All of the data is to be printed again exactly as it appears.
■ ■ ■ ■ ■
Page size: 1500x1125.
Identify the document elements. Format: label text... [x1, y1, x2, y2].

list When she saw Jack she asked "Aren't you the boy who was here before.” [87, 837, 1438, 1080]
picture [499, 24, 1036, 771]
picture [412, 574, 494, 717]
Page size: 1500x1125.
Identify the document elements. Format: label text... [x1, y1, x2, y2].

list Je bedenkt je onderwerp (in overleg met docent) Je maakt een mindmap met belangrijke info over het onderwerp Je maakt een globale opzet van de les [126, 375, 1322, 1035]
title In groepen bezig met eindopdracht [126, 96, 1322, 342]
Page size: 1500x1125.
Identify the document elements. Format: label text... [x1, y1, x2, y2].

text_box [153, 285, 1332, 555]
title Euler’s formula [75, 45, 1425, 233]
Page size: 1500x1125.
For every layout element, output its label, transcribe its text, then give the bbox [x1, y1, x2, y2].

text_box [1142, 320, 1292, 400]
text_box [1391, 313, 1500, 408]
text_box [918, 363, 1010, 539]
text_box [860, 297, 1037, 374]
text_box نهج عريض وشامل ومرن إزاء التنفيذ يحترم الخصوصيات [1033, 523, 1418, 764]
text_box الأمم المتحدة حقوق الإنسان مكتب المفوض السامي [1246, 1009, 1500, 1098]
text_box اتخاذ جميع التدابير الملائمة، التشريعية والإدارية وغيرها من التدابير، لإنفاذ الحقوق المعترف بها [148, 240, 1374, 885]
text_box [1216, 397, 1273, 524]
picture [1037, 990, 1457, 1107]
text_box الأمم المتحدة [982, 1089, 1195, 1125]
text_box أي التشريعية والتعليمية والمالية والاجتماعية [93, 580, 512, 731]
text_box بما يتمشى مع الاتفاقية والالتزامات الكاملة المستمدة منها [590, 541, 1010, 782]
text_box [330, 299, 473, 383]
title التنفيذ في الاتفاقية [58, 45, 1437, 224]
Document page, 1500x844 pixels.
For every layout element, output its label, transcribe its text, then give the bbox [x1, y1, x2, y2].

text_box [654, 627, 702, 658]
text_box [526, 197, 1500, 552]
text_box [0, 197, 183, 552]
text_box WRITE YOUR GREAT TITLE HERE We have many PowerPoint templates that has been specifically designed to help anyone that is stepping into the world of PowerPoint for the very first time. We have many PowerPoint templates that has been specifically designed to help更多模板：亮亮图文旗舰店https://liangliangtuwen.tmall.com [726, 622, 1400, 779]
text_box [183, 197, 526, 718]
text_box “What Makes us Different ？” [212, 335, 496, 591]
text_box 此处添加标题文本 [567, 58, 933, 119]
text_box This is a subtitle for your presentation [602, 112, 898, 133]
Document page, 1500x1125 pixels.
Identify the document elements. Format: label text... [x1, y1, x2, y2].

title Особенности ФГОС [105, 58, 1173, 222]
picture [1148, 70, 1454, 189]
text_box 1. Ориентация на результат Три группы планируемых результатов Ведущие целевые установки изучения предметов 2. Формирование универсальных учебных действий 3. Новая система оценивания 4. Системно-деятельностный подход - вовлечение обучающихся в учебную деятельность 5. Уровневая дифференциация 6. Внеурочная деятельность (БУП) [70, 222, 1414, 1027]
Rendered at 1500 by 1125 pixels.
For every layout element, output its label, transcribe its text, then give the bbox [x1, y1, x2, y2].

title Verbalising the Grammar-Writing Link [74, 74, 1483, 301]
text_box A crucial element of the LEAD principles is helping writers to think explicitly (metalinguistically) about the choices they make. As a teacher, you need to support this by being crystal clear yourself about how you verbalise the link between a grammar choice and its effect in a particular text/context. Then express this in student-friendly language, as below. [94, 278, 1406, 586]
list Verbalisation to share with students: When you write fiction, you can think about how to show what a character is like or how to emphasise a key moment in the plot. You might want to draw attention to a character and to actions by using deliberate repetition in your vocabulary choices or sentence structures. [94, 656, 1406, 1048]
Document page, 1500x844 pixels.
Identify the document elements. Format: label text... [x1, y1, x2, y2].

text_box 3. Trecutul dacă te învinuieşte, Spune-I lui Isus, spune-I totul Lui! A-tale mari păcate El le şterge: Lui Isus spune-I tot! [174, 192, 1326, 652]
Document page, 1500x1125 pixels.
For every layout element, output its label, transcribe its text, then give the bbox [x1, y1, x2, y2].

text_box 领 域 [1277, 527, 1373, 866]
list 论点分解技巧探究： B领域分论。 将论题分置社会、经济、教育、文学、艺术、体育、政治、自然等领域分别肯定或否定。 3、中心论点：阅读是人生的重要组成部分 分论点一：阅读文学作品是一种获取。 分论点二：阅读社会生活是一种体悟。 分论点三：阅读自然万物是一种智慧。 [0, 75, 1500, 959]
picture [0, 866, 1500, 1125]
■ ■ ■ ■ ■
Expected answer -
Page size: 1500x1125.
Identify the document elements. Format: label text... [x1, y1, x2, y2].

list When she saw Jack she asked "Aren't you the boy who was here before.” [87, 837, 1438, 1080]
picture [499, 24, 1036, 771]
picture [412, 574, 494, 717]
Page size: 1500x1125.
Identify the document elements. Format: label text... [x1, y1, x2, y2].

list Je bedenkt je onderwerp (in overleg met docent) Je maakt een mindmap met belangrijke info over het onderwerp Je maakt een globale opzet van de les [126, 375, 1322, 1035]
title In groepen bezig met eindopdracht [126, 96, 1322, 342]
Page size: 1500x1125.
Identify the document elements. Format: label text... [x1, y1, x2, y2].

text_box [153, 285, 1332, 555]
title Euler’s formula [75, 45, 1425, 233]
Page size: 1500x1125.
For every layout element, output its label, transcribe its text, then give the bbox [x1, y1, x2, y2].

text_box [1142, 320, 1292, 400]
text_box [1391, 313, 1500, 408]
text_box [918, 363, 1010, 539]
text_box [860, 297, 1037, 374]
text_box نهج عريض وشامل ومرن إزاء التنفيذ يحترم الخصوصيات [1033, 523, 1418, 764]
text_box الأمم المتحدة حقوق الإنسان مكتب المفوض السامي [1246, 1009, 1500, 1098]
text_box اتخاذ جميع التدابير الملائمة، التشريعية والإدارية وغيرها من التدابير، لإنفاذ الحقوق المعترف بها [148, 240, 1374, 885]
text_box [1216, 397, 1273, 524]
picture [1037, 990, 1457, 1107]
text_box الأمم المتحدة [982, 1089, 1195, 1125]
text_box أي التشريعية والتعليمية والمالية والاجتماعية [93, 580, 512, 731]
text_box بما يتمشى مع الاتفاقية والالتزامات الكاملة المستمدة منها [590, 541, 1010, 782]
text_box [330, 299, 473, 383]
title التنفيذ في الاتفاقية [58, 45, 1437, 224]
Document page, 1500x844 pixels.
For every layout element, output its label, transcribe its text, then give the bbox [x1, y1, x2, y2].

text_box [654, 627, 702, 658]
text_box [526, 197, 1500, 552]
text_box [0, 197, 183, 552]
text_box WRITE YOUR GREAT TITLE HERE We have many PowerPoint templates that has been specifically designed to help anyone that is stepping into the world of PowerPoint for the very first time. We have many PowerPoint templates that has been specifically designed to help更多模板：亮亮图文旗舰店https://liangliangtuwen.tmall.com [726, 622, 1400, 779]
text_box [183, 197, 526, 718]
text_box “What Makes us Different ？” [212, 335, 496, 591]
text_box 此处添加标题文本 [567, 58, 933, 119]
text_box This is a subtitle for your presentation [602, 112, 898, 133]
Document page, 1500x1125 pixels.
Identify the document elements. Format: label text... [x1, y1, x2, y2].

title Особенности ФГОС [105, 58, 1173, 222]
picture [1148, 70, 1454, 189]
text_box 1. Ориентация на результат Три группы планируемых результатов Ведущие целевые установки изучения предметов 2. Формирование универсальных учебных действий 3. Новая система оценивания 4. Системно-деятельностный подход - вовлечение обучающихся в учебную деятельность 5. Уровневая дифференциация 6. Внеурочная деятельность (БУП) [70, 222, 1414, 1027]
Rendered at 1500 by 1125 pixels.
For every layout element, output its label, transcribe its text, then give the bbox [x1, y1, x2, y2].

title Verbalising the Grammar-Writing Link [74, 74, 1483, 301]
text_box A crucial element of the LEAD principles is helping writers to think explicitly (metalinguistically) about the choices they make. As a teacher, you need to support this by being crystal clear yourself about how you verbalise the link between a grammar choice and its effect in a particular text/context. Then express this in student-friendly language, as below. [94, 278, 1406, 586]
list Verbalisation to share with students: When you write fiction, you can think about how to show what a character is like or how to emphasise a key moment in the plot. You might want to draw attention to a character and to actions by using deliberate repetition in your vocabulary choices or sentence structures. [94, 656, 1406, 1048]
Document page, 1500x844 pixels.
Identify the document elements. Format: label text... [x1, y1, x2, y2].

text_box 3. Trecutul dacă te învinuieşte, Spune-I lui Isus, spune-I totul Lui! A-tale mari păcate El le şterge: Lui Isus spune-I tot! [174, 192, 1326, 652]
Document page, 1500x1125 pixels.
For every layout element, output its label, transcribe its text, then give the bbox [x1, y1, x2, y2].

text_box 领 域 [1277, 527, 1373, 866]
list 论点分解技巧探究： B领域分论。 将论题分置社会、经济、教育、文学、艺术、体育、政治、自然等领域分别肯定或否定。 3、中心论点：阅读是人生的重要组成部分 分论点一：阅读文学作品是一种获取。 分论点二：阅读社会生活是一种体悟。 分论点三：阅读自然万物是一种智慧。 [0, 75, 1500, 959]
picture [0, 866, 1500, 1125]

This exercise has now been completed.